When Jeff Green made his NBA debut with the Seattle Supersonics in 2007, Omer Yurtseven was nine years old. Green is now 36, on his 12th NBA team, averaging 7.8 points per game off the bench for the Denver Nuggets. Across the floor Thursday night will stand Yurtseven, 25, undrafted after graduating from the Hilltop in 2020 and in his second season as a deep reserve for the Miami Heat.

"I'm not one to reflect on a season before it's over, so I'll keep this short and sweet. But this is a special moment, for Denver, for the Nuggets organization, for my teammates, and, yeah, I won't lie, for myself," Green said at a first person articvle in The Players Tribune. "It's a very cool feeling to be in this spot, especially with my path to get here. 16 years. 15 seasons. 1,000 plus games. 11 teams. (I count Seattle and OKC as one stop!) Some people, I know they probably look at 11 teams and see the negative. They see a journeyman, or whatever word you want to use. But for me I see the positive in that word: I see the journey I've had, and the perspective I've gained. I'm grateful for everywhere my NBA career has taken me. I'm proud it's still going.

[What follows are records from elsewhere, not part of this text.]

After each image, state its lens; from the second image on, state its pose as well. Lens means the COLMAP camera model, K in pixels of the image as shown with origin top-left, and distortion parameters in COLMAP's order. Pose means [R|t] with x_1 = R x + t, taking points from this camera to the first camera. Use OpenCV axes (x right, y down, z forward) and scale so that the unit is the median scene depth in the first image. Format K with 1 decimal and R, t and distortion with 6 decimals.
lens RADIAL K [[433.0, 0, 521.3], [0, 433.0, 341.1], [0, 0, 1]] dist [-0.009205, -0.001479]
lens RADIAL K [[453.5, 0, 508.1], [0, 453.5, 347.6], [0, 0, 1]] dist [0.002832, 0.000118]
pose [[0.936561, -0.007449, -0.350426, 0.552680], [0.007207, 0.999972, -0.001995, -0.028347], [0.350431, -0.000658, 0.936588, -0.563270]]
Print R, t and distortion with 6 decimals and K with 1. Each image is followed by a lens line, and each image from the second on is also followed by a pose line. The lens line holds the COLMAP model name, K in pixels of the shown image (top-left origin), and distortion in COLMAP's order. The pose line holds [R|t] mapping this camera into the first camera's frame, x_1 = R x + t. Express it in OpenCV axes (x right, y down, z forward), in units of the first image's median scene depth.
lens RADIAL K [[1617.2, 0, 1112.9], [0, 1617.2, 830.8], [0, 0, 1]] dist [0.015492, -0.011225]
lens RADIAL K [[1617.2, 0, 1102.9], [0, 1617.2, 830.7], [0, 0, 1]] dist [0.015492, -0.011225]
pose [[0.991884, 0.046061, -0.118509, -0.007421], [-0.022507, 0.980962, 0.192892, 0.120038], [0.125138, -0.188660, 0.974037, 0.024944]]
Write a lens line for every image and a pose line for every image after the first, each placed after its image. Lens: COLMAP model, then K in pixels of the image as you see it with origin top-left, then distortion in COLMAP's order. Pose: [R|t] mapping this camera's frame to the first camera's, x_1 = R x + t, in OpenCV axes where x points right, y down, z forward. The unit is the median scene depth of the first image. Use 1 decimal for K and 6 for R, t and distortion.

One of the two players will become just the fifth former Georgetown player to have won an NBA championship, joining Billy Hassett of the 1949-50 Lakers, Jaren Jackson of the 1998-99 Spurs, Alonzo Mourning in 2005-06 with the Heat and Otto Porter from last season's champions, the Golden State Warriors.


An unexpected commitment arrived over the weekend, with a 6-1 guard from Kuwait announcing he will walk on to the Georgetown team next fall.

Hashem Asad, a 6-1 guard from the American School on Kuwait City, announced a commitment Saturday on social media. Asad played in the Kuwait national prep team, averaging 8.7 points in the Asian U16 tournament, but high school sports do not exist in that country and so a comparison to other recruits is difficult.